梶原の提案は、そのための最短ルートであり、唯一の道のように思えた。


「そのためなら、何でもする?」

「……する」


私の答えを聞いて、凛火はふっと息を吐いた。それは、溜息のようでもあり、諦めのようでもあった。


「……わかった」

「凛火…!」

「ただし、条件がある」


凛火は、私の目をまっすぐに見据えた。

「ヤラセなら、やる。だが、本物の暴力は二度と使わない。誰も、本気では傷つけない。それを約束しろ」


その言葉は、凛火が私に差し伸べた、最後の良心だったのかもしれない。

「……うん。約束する」

私は、力強く頷いた。


一週間後、私たちは梶原が指定した廃墟の倉庫に来ていた。

中央には、錆びついた金網で囲まれた、即席のリングが設えられている。数台の無人カメラが、不気味に私たちを見つめていた。


「準備はいいか?」


梶原が、インカム越しに話しかけてくる。

私は、リングサイドに設置されたマイクの前に立ち、頷いた。隣では、凛火がゆっくりと屈伸をしている。

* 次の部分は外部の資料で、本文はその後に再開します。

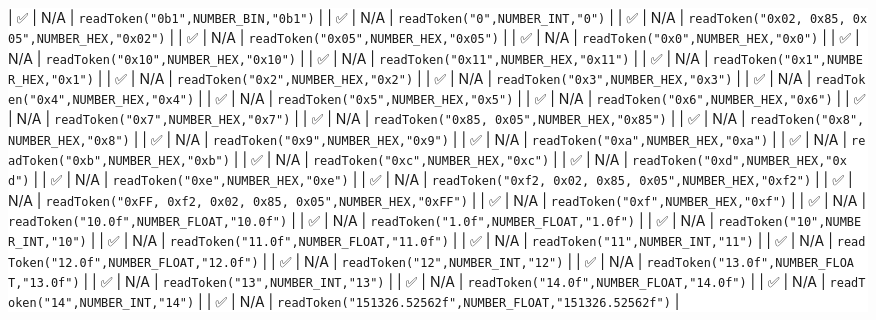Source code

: | ✅ | N/A | `readToken("0b1",NUMBER_BIN,"0b1")` |
| ✅ | N/A | `readToken("0",NUMBER_INT,"0")` |
| ✅ | N/A | `readToken("0x02, 0x85, 0x05",NUMBER_HEX,"0x02")` |
| ✅ | N/A | `readToken("0x05",NUMBER_HEX,"0x05")` |
| ✅ | N/A | `readToken("0x0",NUMBER_HEX,"0x0")` |
| ✅ | N/A | `readToken("0x10",NUMBER_HEX,"0x10")` |
| ✅ | N/A | `readToken("0x11",NUMBER_HEX,"0x11")` |
| ✅ | N/A | `readToken("0x1",NUMBER_HEX,"0x1")` |
| ✅ | N/A | `readToken("0x2",NUMBER_HEX,"0x2")` |
| ✅ | N/A | `readToken("0x3",NUMBER_HEX,"0x3")` |
| ✅ | N/A | `readToken("0x4",NUMBER_HEX,"0x4")` |
| ✅ | N/A | `readToken("0x5",NUMBER_HEX,"0x5")` |
| ✅ | N/A | `readToken("0x6",NUMBER_HEX,"0x6")` |
| ✅ | N/A | `readToken("0x7",NUMBER_HEX,"0x7")` |
| ✅ | N/A | `readToken("0x85, 0x05",NUMBER_HEX,"0x85")` |
| ✅ | N/A | `readToken("0x8",NUMBER_HEX,"0x8")` |
| ✅ | N/A | `readToken("0x9",NUMBER_HEX,"0x9")` |
| ✅ | N/A | `readToken("0xa",NUMBER_HEX,"0xa")` |
| ✅ | N/A | `readToken("0xb",NUMBER_HEX,"0xb")` |
| ✅ | N/A | `readToken("0xc",NUMBER_HEX,"0xc")` |
| ✅ | N/A | `readToken("0xd",NUMBER_HEX,"0xd")` |
| ✅ | N/A | `readToken("0xe",NUMBER_HEX,"0xe")` |
| ✅ | N/A | `readToken("0xf2, 0x02, 0x85, 0x05",NUMBER_HEX,"0xf2")` |
| ✅ | N/A | `readToken("0xFF, 0xf2, 0x02, 0x85, 0x05",NUMBER_HEX,"0xFF")` |
| ✅ | N/A | `readToken("0xf",NUMBER_HEX,"0xf")` |
| ✅ | N/A | `readToken("10.0f",NUMBER_FLOAT,"10.0f")` |
| ✅ | N/A | `readToken("1.0f",NUMBER_FLOAT,"1.0f")` |
| ✅ | N/A | `readToken("10",NUMBER_INT,"10")` |
| ✅ | N/A | `readToken("11.0f",NUMBER_FLOAT,"11.0f")` |
| ✅ | N/A | `readToken("11",NUMBER_INT,"11")` |
| ✅ | N/A | `readToken("12.0f",NUMBER_FLOAT,"12.0f")` |
| ✅ | N/A | `readToken("12",NUMBER_INT,"12")` |
| ✅ | N/A | `readToken("13.0f",NUMBER_FLOAT,"13.0f")` |
| ✅ | N/A | `readToken("13",NUMBER_INT,"13")` |
| ✅ | N/A | `readToken("14.0f",NUMBER_FLOAT,"14.0f")` |
| ✅ | N/A | `readToken("14",NUMBER_INT,"14")` |
| ✅ | N/A | `readToken("151326.52562f",NUMBER_FLOAT,"151326.52562f")` |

今日の対戦相手は、梶原がどこからか見つけてきた、プロ崩れの格闘家だという。もちろん、全ては筋書き通りのヤラセだ。凛火が少し苦戦したのち、劇的に勝利する。それが、今日の「台本」だった。


「配信開始、5秒前。4、3、2……」


カウントダウンと共に、倉庫の照明が落とされ、リングだけがスポットライトに照らし出される。

私はマイクを握りしめ、息を吸い込んだ。


カメラの向こう側にいる、顔の見えない観客たち。

彼らが、私たちを待っている。


歌い始めると、凛火がリングに上がる。対戦相手の男も、わざとらしく威嚇しながらリングインした。

ゴングが鳴り、戦いが始まる。

凛火の動きは、しなやかで力強い。男の攻撃を受け流し、華麗な蹴りを叩き込む。もちろん、全ては計算された振り付けだ。


それでも、コメント欄は熱狂していた。

『待ってた!』

『凛火様、今日も美しい!』

『詩凪の歌が、凛火を強くするんだ!』


そうだ。これでいい。これが、私たちのステージなんだ。

私は、歌に感情を込める。凛火の苦悩を、強さを、そして、彼女を守りたいという私の祈りを。

凛火の流す汗が、スポットライトを浴びてキラキラと輝く。

その一滴一滴が、私の歌を、私自身を、輝かせる最高のスポットライトのように思えた。

私たちは、この狂ったステージの上で、完璧な共犯者だった。